Haymarket and SCOTUS

Some points of legal procedure regarding Karl's Haymarket narrative. The trial of the Haymarket anarchists was, of course, a pre-scripted show without even a semblance of the Due Process protections that the recently enacted 14th Amendment (1868) had guranteed them. Significant portions of the trial transcript can be read here

A year to the day later, on November 2, 1887, the anarchists petitioned for a writ of certiorari to the U.S. Supreme Court, who, by denying the the writ, allowed the trial verdict stand. Spies, Parsons and the rest were thereafter hanged in short order. If SCOTUS sinned in this, it was one of omission rather than commission.

Karl uses interesting phraseology, and points up an interesting fact of the U.S. federalist scheme of government, when he says that by denying cert. SCOTUS "knowingly" allowed innocent defendants to hang. Factually, Karl's probably correct. No clear-headed, honest reviewer of the record could believe that there was sufficient to prove beyond a reasonable doubt that the anarchists were guilty. Quite the contrary. But under the U.S. system of jurisprudence factual guilt or innocence is often not the primary concern of an appellate court when determining whether the federal courts should review a state court decisions. State's rights concerns are often determinative, the result being that it is not uncommon that most-likely factually innocent defendants are often deprived of their property, liberty or, as in this case, even their lives. For a more recent instance of judicial expression of these concerns see Chief Justice Roberts' dissent in House v. Bell, in which he argues that a post-conviction DNA exoneration is not enough to grant federal review of a state court verdict. (Wiki: http://en.wikipedia.org/wiki/House_v._Bell;
SCOTUS opinion: http://www.supremecourtus.gov/opinions/05pdf/04-8990.pdf )

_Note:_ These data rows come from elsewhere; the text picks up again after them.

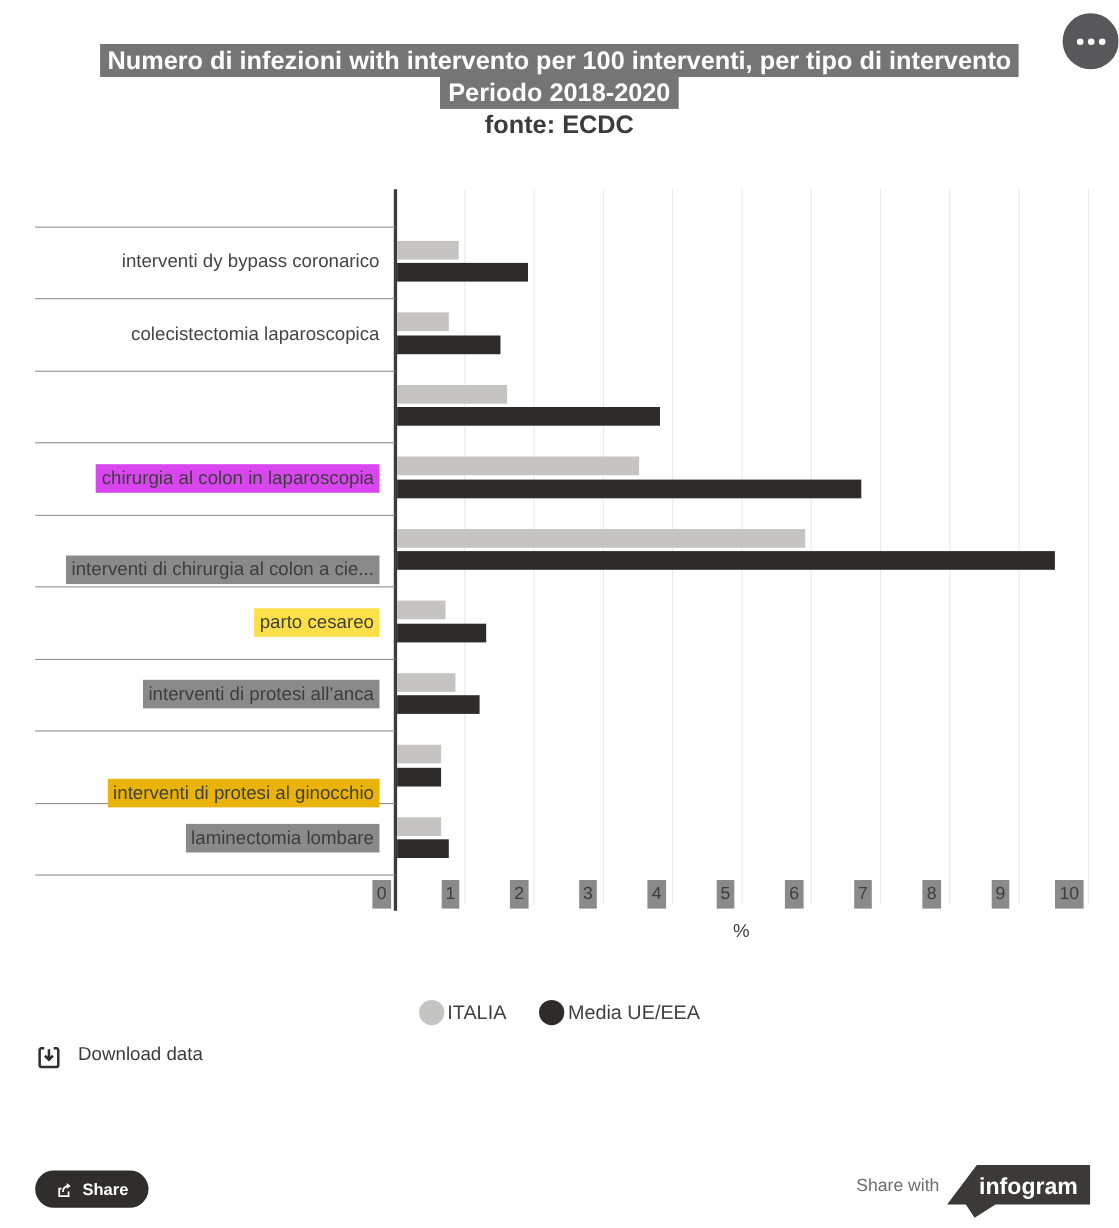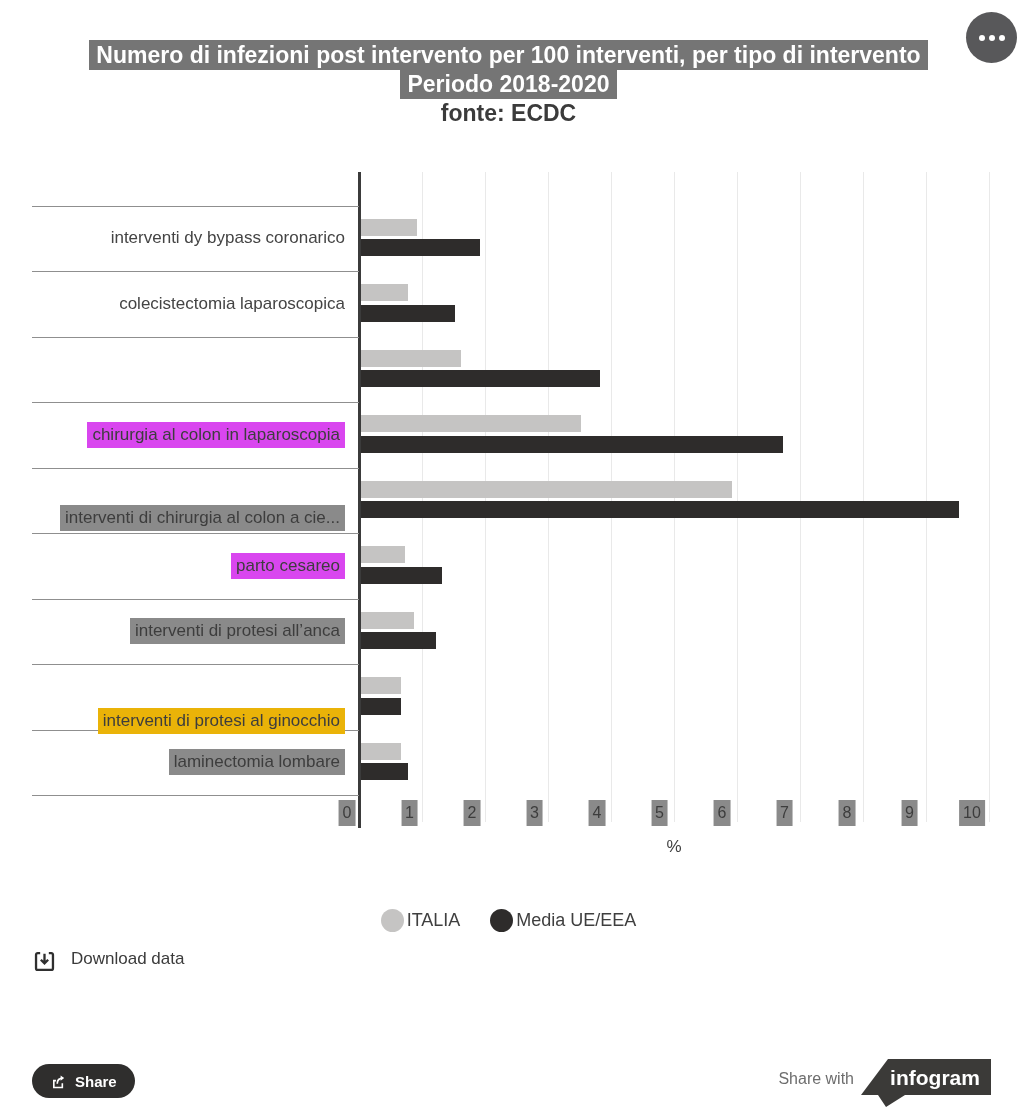--- a/index.html
+++ b/index.html
@@ -62,7 +62,7 @@
   </button>
 
   <div id="title">
-    <div class="title-line"><span class="title-hl" style="background: rgb(117, 117, 117);">Numero di infezioni post intervento per 100 interventi, per tipo di intervento</span></div>
+    <div class="title-line"><span class="title-hl" style="background: rgb(117, 117, 117);">Numero di infezioni with intervento per 100 interventi, per tipo di intervento</span></div>
     <div class="title-line"><span class="title-hl" style="background: rgb(117, 117, 117);">Periodo 2018-2020</span></div>
     <div class="title-line"><span>fonte: ECDC</span></div>
   </div>

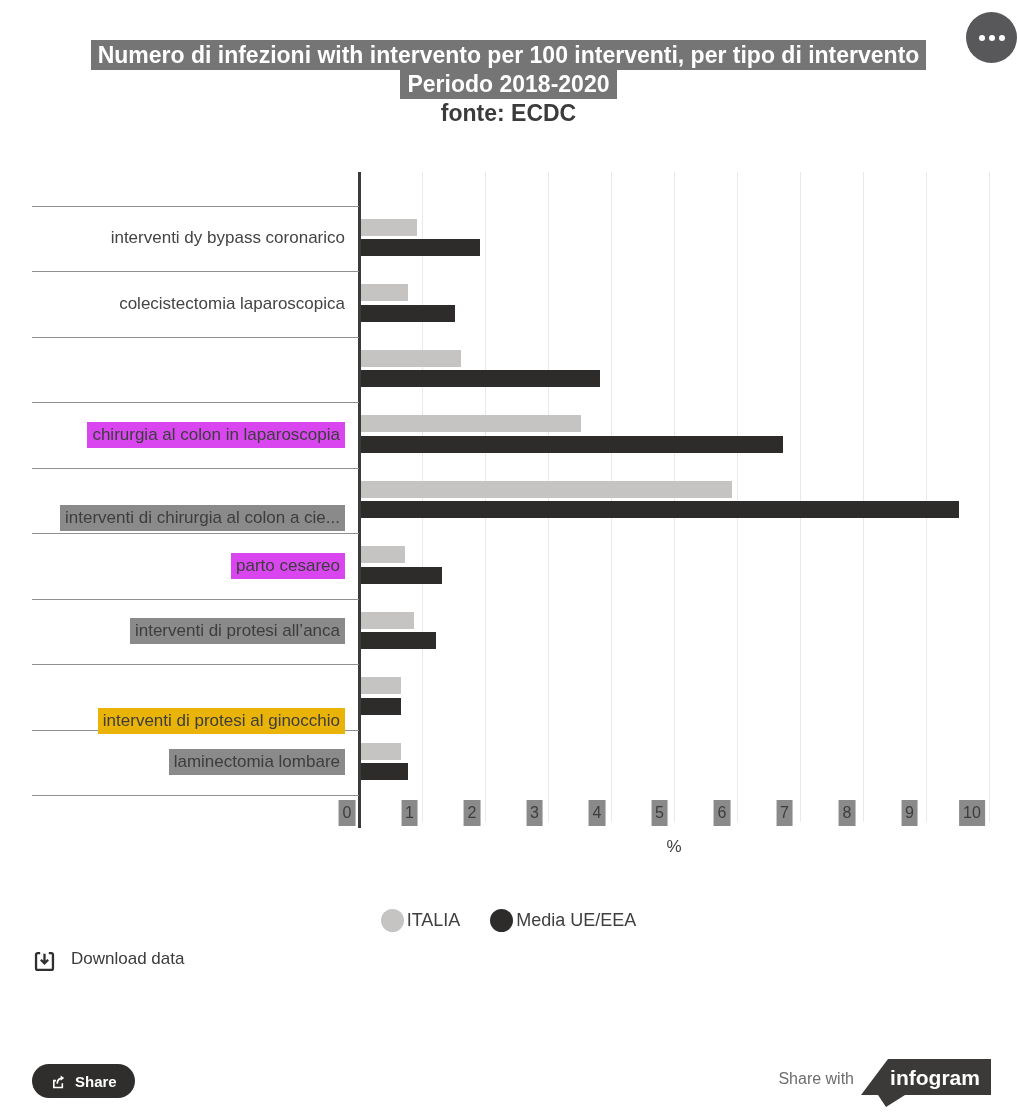--- a/index.html
+++ b/index.html
@@ -102,7 +102,7 @@
         <span class="hl" style="background: rgb(138, 138, 138); color: rgb(61, 61, 61);">interventi di chirurgia al colon a cie...</span>
       </div>
       <div class="row-label" style="left: 0px; top: 533px; width: 345px; height: 65.5px;">
-        <span class="hl" style="background: #d946ef; color: rgb(61, 61, 61);">parto cesareo</span>
+        <span class="hl" style="background: #fde047; color: rgb(61, 61, 61);">parto cesareo</span>
       </div>
       <div class="row-label" style="left: 0px; top: 598.5px; width: 345px; height: 65.5px;">
         <span class="hl" style="background: rgb(138, 138, 138); color: rgb(61, 61, 61);">interventi di protesi all’anca</span>

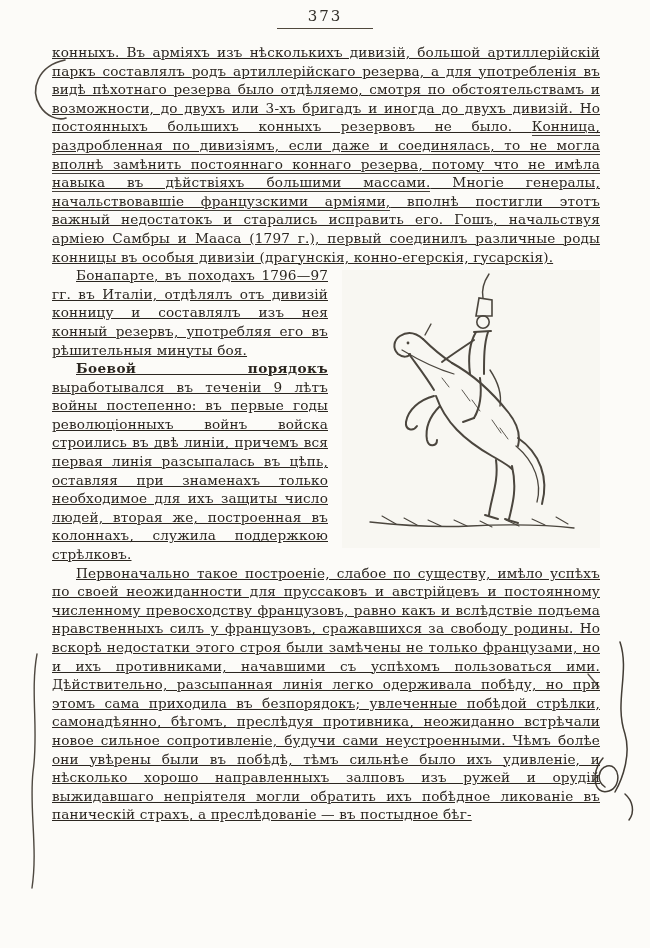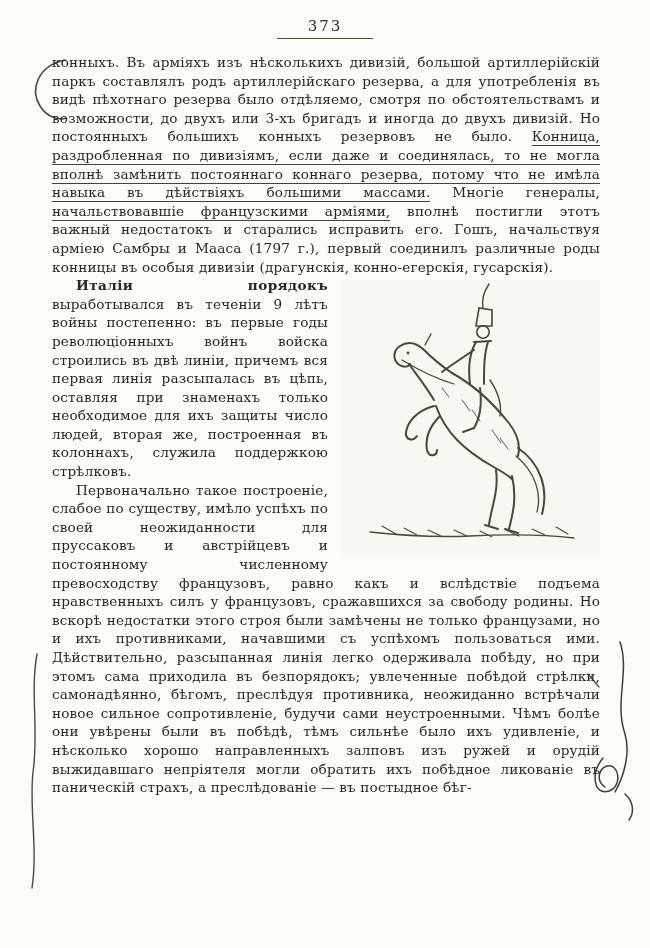--- a/index.html
+++ b/index.html
@@ -13,7 +13,7 @@
   }
   .page { position:absolute; inset:0; background:#fcfbf8; }
 
-  .pageno-wrap { text-align:center; padding-top:16px; }
+  .pageno-wrap { text-align:center; padding-top:6px; }
   .pageno { display:inline-block; font-size:15px; letter-spacing:2px; color:#33302a; }
   .pageno-rule { width:96px; height:0; border-top:1.3px solid #50483d; margin:3px auto 0; }
 

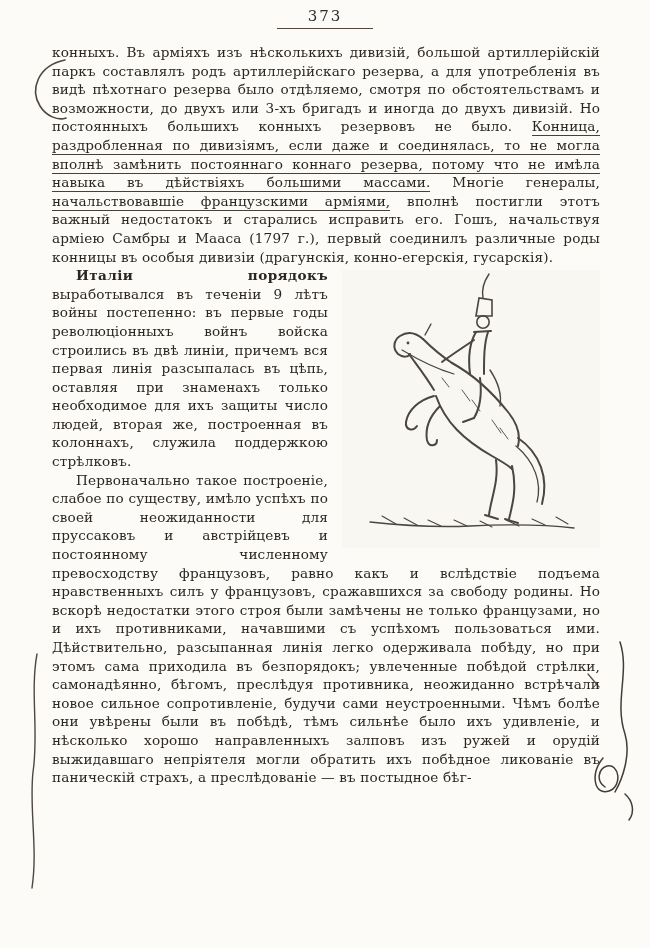--- a/index.html
+++ b/index.html
@@ -23,6 +23,7 @@
     font-size:13.6px;
     line-height:18.6px;
     letter-spacing:0.15px;
+    text-decoration:underline;
   }
   p.para { margin:0; text-indent:24px; }
   p.para.first { text-indent:0; }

In that case Mr. House remains on death row despite being almost certainly exonerated by DNA evidence unavailable at the time of his trial. If Roberts' view had prevailed with the Court and Mr. House had been executed, would Roberts bear any moral culpability in this death? Thankfully for Mr. House, the new Chief Justice's reasoning did not persuade a majority on the Court. But had Roberts had his Druthers Mr. House's chancing of meeting a similar fate as Messrs. Spies, Parsons et. al would've increased exponentially. However morally culpable the 1887 Court was or was not for denying cert., the same must be said for Roberts.